[Stored items]
--------

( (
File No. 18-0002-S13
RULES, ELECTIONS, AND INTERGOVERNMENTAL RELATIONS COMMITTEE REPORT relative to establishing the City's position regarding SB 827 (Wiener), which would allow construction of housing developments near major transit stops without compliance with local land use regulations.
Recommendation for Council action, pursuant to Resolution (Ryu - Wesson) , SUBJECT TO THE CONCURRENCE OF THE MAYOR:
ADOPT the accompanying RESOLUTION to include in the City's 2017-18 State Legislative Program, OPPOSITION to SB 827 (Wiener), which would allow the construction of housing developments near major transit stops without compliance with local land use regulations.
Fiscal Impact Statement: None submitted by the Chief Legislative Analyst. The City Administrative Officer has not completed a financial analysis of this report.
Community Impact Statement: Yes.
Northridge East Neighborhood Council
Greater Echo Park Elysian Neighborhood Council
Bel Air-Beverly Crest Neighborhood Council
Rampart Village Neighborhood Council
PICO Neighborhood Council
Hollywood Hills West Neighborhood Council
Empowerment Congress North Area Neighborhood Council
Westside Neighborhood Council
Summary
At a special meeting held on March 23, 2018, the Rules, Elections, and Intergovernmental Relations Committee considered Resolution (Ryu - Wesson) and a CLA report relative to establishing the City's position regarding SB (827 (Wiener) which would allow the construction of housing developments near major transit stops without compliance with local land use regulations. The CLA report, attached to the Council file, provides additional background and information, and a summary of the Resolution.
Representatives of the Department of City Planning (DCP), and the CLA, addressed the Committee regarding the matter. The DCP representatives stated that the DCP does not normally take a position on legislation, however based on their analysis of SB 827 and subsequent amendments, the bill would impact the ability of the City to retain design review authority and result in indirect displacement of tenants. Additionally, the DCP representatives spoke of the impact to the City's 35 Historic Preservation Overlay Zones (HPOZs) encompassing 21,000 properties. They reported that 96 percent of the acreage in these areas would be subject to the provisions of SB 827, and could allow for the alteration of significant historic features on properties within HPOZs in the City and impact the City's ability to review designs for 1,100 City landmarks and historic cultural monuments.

--------

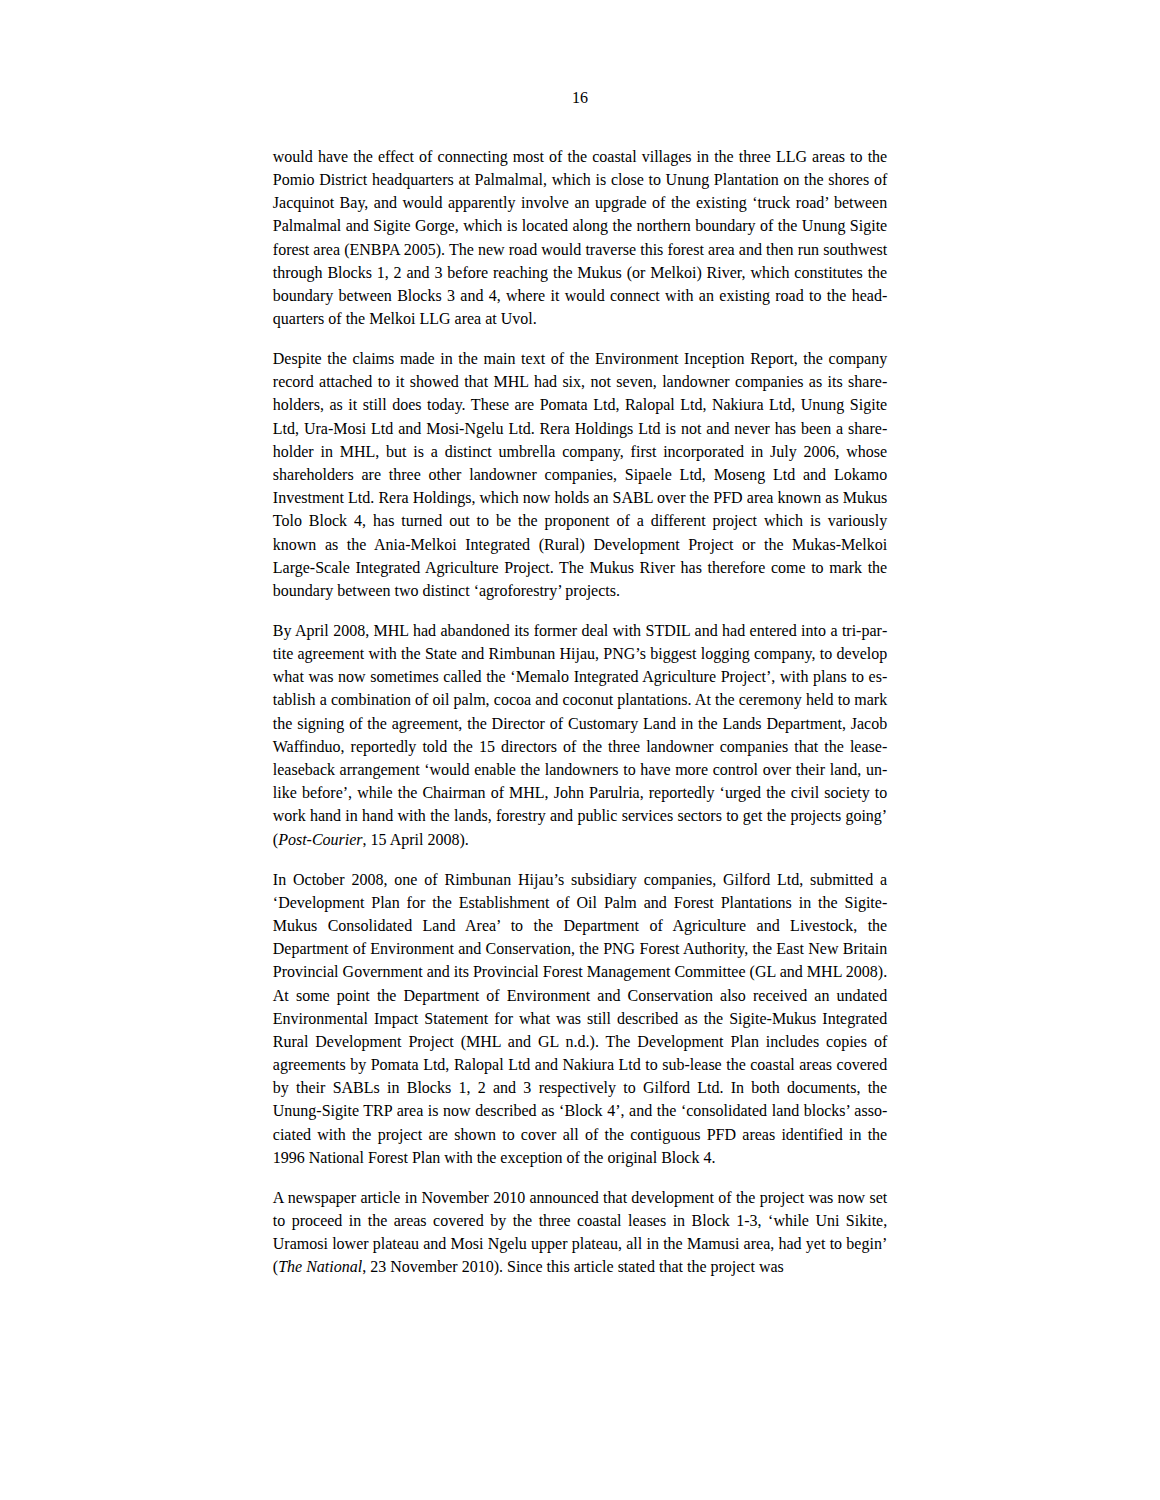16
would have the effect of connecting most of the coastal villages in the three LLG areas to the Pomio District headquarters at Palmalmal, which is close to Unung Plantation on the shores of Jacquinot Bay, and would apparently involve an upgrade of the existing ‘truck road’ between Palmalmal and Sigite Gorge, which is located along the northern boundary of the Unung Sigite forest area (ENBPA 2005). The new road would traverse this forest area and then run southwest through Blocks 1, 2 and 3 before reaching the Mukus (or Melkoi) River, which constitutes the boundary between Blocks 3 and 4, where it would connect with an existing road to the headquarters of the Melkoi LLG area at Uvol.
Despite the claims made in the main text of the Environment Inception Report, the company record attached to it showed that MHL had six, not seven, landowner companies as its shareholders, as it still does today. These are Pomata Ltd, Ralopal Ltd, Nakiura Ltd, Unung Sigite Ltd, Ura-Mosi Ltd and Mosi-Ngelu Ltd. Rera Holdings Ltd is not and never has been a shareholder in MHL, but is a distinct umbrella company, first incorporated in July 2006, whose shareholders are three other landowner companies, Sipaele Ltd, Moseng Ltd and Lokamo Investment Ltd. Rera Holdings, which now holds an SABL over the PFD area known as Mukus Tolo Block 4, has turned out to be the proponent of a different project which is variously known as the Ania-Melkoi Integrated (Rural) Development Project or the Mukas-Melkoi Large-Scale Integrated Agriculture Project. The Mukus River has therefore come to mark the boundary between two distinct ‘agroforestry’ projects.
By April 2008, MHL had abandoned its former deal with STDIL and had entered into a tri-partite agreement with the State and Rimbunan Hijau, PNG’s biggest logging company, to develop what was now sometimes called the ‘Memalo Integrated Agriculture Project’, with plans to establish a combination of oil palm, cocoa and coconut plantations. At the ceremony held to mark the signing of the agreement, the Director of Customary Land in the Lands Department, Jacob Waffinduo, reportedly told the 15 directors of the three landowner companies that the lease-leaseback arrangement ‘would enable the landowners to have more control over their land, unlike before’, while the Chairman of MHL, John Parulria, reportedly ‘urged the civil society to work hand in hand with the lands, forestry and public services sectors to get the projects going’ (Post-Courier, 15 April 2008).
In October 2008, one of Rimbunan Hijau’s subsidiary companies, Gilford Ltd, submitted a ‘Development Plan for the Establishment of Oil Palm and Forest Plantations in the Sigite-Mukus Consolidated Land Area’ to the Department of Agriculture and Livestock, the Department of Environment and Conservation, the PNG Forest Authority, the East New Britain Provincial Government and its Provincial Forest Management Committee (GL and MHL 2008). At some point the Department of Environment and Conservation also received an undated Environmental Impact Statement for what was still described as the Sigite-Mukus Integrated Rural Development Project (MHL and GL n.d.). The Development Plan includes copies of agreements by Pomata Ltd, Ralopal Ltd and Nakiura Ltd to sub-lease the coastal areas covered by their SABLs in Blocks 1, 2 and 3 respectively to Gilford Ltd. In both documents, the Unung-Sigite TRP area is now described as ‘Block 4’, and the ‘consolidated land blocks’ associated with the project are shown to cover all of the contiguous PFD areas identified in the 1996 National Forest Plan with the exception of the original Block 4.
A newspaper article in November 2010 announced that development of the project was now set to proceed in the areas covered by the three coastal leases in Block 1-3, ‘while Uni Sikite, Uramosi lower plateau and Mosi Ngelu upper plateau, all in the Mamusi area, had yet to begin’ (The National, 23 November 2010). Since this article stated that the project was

--------

### Your goal
Look over the records above and copy each line that includes the string "Neighborhood".

### Answer below
Northridge East Neighborhood Council
Greater Echo Park Elysian Neighborhood Council
Bel Air-Beverly Crest Neighborhood Council
Rampart Village Neighborhood Council
PICO Neighborhood Council
Hollywood Hills West Neighborhood Council
Empowerment Congress North Area Neighborhood Council
Westside Neighborhood Council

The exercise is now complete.